Il n’obtint pas davantage de réponse. Alors le journaliste s’emporta :

– Bougre de bon Dieu ! hurla-t-il. Si vous êtes la complice de Fantômas, dites-le-moi tout de suite, et si vous avez mission de me tuer, faites-le, mais dépêchez-vous !

Cette fois, Rose Coutureau, en dépit de sa promesse, répondit :

– Je ne suis pas la complice de Fantômas.

Mais ayant dit cela, elle parut épouvantée, et se tut de nouveau.

Jérôme Fandor, toutefois, comprenait de moins en moins ce qui se passait et ce qui pouvait motiver l’étrange attitude de la jeune fille :

– Alors, si vous n’êtes pas la complice de Fantômas, hurla le journaliste, aidez-moi à me délier. Si vous croyez que c’est agréable d’être réduit de cette façon à l’état de saucisson !

Sans un mot, toujours silencieuse, obstinément, Rose Coutureau s’empressa. Elle avait quelque peine à défaire les liens qui immobilisaient le malheureux Jérôme Fandor, mais cependant elle y parvenait. Peu après Jérôme Fandor était debout.

La secousse, toutefois, qui avait renversé le journaliste, avait été rude, Jérôme Fandor éprouvait quelque peine à s’en remettre.

Debout, il respira profondément à plusieurs reprises, dilatant ses poumons autant que cela lui était possible, puis, s’étant de la sorte assuré qu’il n’était pas mortellement blessé, en somme, il parut retrouver un peu de sa présence d’esprit.

Jérôme Fandor brusquement passa du calme à la fureur.

– Et alors, bon Dieu, jura-t-il en bondissant vers l’antichambre, où Fantômas a-t-il fichu le camp ?

Rose Coutureau avait accompagné le journaliste. La jeune fille marchait comme un automate, c’était comme un véritable automate qu’elle tendit le bras, montra le toit par où Fantômas s’était échappé.

Jérôme Fandor ne se méprit pas au geste :

– C’est par là que cette canaille s’est barrée, dit-il. Bon, très bien. J’imagine qu’il est maintenant absolument inutile d’essayer de le poursuivre, laissons cela. Dites donc, c’est lui qui vous a interdit de me répondre ?

Rose Coutureau hocha la tête affirmativement.

– Parfait. Dans ce cas, je ne vais pas éterniser la conversation, elle devient monotone.

Jérôme Fandor était presque disposé à s’en aller, pour aller prévenir Juve des aventures dont il venait d’être victime, lorsqu’il revint dans la salle à manger.

– Tout de même, dit-il en regardant Rose Coutureau dans les yeux, je suppose que vous avez bien vu si Fantômas était atteint. L’ai-je blessé ?

Imperceptiblement, la jeune fille hocha la tête négativement.

– Il ne saignait pas ? interrogea Fandor.

– Non.

– Bigre, reprenait-il, je lui avais bien pourtant envoyé mon marron en plein visage. Ça, c’est extraordinaire que je l’aie raté, de si près. Pourtant, s’il avait été touché…
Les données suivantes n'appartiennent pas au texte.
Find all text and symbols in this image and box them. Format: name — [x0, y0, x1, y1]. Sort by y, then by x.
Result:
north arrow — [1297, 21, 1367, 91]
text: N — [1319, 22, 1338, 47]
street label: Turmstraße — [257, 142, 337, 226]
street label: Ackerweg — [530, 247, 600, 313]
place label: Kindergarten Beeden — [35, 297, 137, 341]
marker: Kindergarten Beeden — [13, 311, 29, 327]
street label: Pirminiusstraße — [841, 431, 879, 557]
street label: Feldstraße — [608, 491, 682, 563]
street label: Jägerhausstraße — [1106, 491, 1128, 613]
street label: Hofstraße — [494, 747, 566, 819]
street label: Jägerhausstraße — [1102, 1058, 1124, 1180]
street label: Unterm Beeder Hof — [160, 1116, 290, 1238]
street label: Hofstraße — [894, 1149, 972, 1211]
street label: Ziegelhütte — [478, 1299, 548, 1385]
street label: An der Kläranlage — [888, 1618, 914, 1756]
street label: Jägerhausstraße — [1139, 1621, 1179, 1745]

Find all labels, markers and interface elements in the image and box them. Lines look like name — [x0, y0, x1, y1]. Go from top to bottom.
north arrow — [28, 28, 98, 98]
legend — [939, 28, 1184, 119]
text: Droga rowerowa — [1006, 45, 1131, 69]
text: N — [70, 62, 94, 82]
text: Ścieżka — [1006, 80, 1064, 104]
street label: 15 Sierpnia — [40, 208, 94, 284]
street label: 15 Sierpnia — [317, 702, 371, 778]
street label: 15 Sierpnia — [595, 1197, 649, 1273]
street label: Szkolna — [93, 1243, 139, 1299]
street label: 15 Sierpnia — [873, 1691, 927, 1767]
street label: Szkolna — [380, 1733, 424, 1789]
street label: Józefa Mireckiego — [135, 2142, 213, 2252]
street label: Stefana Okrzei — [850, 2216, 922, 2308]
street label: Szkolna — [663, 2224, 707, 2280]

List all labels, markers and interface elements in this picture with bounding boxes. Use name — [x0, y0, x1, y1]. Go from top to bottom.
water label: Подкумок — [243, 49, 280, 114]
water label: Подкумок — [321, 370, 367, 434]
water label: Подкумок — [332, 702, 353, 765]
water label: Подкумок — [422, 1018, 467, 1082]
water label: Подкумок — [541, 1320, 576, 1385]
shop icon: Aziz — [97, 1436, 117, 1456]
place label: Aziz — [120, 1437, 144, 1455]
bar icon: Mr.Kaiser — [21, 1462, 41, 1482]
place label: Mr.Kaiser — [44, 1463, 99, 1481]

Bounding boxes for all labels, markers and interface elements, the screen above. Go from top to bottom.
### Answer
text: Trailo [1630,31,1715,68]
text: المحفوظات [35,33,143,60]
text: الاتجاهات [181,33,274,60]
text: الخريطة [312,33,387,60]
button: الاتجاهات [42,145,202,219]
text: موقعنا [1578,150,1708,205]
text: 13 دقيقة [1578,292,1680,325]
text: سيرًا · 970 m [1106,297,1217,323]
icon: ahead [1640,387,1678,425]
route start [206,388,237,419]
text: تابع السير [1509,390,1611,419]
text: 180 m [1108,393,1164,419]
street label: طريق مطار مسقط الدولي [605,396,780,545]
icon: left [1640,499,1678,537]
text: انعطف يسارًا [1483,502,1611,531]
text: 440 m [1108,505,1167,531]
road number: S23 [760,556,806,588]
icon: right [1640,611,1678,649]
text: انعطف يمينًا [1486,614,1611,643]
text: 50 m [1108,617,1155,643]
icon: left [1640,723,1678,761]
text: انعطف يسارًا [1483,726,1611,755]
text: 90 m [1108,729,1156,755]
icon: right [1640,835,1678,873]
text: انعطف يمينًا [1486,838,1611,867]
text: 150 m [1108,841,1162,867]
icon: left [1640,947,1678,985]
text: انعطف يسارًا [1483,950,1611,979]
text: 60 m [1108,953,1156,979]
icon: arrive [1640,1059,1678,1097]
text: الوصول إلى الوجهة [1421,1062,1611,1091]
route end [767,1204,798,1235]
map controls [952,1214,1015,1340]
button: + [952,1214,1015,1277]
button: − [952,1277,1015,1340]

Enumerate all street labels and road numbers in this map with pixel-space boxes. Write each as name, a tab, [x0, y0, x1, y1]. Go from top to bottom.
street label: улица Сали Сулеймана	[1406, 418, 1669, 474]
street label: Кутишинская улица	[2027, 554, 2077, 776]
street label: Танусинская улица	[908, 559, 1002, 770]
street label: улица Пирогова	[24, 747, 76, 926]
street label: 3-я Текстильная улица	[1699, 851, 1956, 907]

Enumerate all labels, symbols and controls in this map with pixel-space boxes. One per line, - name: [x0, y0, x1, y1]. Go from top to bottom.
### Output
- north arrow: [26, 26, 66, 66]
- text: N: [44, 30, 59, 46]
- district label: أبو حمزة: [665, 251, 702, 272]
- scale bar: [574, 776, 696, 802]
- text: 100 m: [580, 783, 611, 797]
Tout en causant, Jérôme Fandor inspecta les murs du logement, paraissant y chercher quelque chose.

– Ma balle a bien frappé quelque part, que diable ! Si elle n’est pas dans la tête de Fantômas, ce que je regrette infiniment, elle doit se trouver dans ce mur.

Et, de plus en plus soigneusement, Jérôme Fandor examina la muraille. Or soudain il poussa une exclamation :

– Çà, par exemple !

À la hauteur exacte où avait dû se trouver la tête de Fantômas, Jérôme Fandor venait de découvrir dans la cloison un petit trou rond dans lequel se trouvait encore la balle blindée de son revolver.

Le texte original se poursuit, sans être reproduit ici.